* [Provided information]:
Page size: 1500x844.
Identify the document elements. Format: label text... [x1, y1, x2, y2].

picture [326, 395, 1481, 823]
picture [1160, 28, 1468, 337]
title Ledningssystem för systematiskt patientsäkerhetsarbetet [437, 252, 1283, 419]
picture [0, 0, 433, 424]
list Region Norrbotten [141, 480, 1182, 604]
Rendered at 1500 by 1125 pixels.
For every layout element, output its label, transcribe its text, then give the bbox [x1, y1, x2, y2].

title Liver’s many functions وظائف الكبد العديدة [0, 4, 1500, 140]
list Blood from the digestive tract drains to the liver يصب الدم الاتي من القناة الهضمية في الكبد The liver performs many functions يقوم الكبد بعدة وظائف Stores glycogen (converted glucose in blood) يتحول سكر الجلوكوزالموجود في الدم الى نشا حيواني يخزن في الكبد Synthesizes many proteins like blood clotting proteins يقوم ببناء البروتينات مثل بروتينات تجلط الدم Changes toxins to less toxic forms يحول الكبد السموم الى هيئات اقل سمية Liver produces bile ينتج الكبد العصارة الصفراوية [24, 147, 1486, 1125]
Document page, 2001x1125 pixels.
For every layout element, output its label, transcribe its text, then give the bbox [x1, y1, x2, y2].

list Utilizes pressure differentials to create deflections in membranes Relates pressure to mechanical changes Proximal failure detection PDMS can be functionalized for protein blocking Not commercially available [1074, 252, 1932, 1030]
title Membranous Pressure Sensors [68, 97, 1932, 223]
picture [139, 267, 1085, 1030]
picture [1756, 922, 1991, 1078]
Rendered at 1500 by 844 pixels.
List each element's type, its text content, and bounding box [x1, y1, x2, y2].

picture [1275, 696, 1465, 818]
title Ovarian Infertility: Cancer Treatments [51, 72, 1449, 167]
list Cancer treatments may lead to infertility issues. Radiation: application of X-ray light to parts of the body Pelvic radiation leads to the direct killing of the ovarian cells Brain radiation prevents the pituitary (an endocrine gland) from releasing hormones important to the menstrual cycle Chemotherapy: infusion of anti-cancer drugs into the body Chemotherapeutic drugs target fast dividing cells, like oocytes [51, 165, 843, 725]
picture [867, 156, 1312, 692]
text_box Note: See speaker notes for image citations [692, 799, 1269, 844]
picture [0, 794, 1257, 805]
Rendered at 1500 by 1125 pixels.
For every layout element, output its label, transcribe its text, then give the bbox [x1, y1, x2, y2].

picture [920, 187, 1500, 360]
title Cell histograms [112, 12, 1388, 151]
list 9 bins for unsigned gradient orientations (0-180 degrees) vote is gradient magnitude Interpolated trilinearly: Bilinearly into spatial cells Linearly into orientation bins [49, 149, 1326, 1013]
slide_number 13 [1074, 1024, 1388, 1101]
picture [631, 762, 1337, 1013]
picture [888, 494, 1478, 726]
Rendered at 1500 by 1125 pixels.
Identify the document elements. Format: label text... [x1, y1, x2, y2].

* [Directions]: Reproduce the material above in full, word for word.

* [Written reply]:
Page size: 1500x844.
Identify the document elements. Format: label text... [x1, y1, x2, y2].

picture [326, 395, 1481, 823]
picture [1160, 28, 1468, 337]
title Ledningssystem för systematiskt patientsäkerhetsarbetet [437, 252, 1283, 419]
picture [0, 0, 433, 424]
list Region Norrbotten [141, 480, 1182, 604]
Rendered at 1500 by 1125 pixels.
For every layout element, output its label, transcribe its text, then give the bbox [x1, y1, x2, y2].

title Liver’s many functions وظائف الكبد العديدة [0, 4, 1500, 140]
list Blood from the digestive tract drains to the liver يصب الدم الاتي من القناة الهضمية في الكبد The liver performs many functions يقوم الكبد بعدة وظائف Stores glycogen (converted glucose in blood) يتحول سكر الجلوكوزالموجود في الدم الى نشا حيواني يخزن في الكبد Synthesizes many proteins like blood clotting proteins يقوم ببناء البروتينات مثل بروتينات تجلط الدم Changes toxins to less toxic forms يحول الكبد السموم الى هيئات اقل سمية Liver produces bile ينتج الكبد العصارة الصفراوية [24, 147, 1486, 1125]
Document page, 2001x1125 pixels.
For every layout element, output its label, transcribe its text, then give the bbox [x1, y1, x2, y2].

list Utilizes pressure differentials to create deflections in membranes Relates pressure to mechanical changes Proximal failure detection PDMS can be functionalized for protein blocking Not commercially available [1074, 252, 1932, 1030]
title Membranous Pressure Sensors [68, 97, 1932, 223]
picture [139, 267, 1085, 1030]
picture [1756, 922, 1991, 1078]
Rendered at 1500 by 844 pixels.
List each element's type, its text content, and bounding box [x1, y1, x2, y2].

picture [1275, 696, 1465, 818]
title Ovarian Infertility: Cancer Treatments [51, 72, 1449, 167]
list Cancer treatments may lead to infertility issues. Radiation: application of X-ray light to parts of the body Pelvic radiation leads to the direct killing of the ovarian cells Brain radiation prevents the pituitary (an endocrine gland) from releasing hormones important to the menstrual cycle Chemotherapy: infusion of anti-cancer drugs into the body Chemotherapeutic drugs target fast dividing cells, like oocytes [51, 165, 843, 725]
picture [867, 156, 1312, 692]
text_box Note: See speaker notes for image citations [692, 799, 1269, 844]
picture [0, 794, 1257, 805]
Rendered at 1500 by 1125 pixels.
For every layout element, output its label, transcribe its text, then give the bbox [x1, y1, x2, y2].

picture [920, 187, 1500, 360]
title Cell histograms [112, 12, 1388, 151]
list 9 bins for unsigned gradient orientations (0-180 degrees) vote is gradient magnitude Interpolated trilinearly: Bilinearly into spatial cells Linearly into orientation bins [49, 149, 1326, 1013]
slide_number 13 [1074, 1024, 1388, 1101]
picture [631, 762, 1337, 1013]
picture [888, 494, 1478, 726]
Rendered at 1500 by 1125 pixels.
Identify the document elements. Format: label text... [x1, y1, x2, y2].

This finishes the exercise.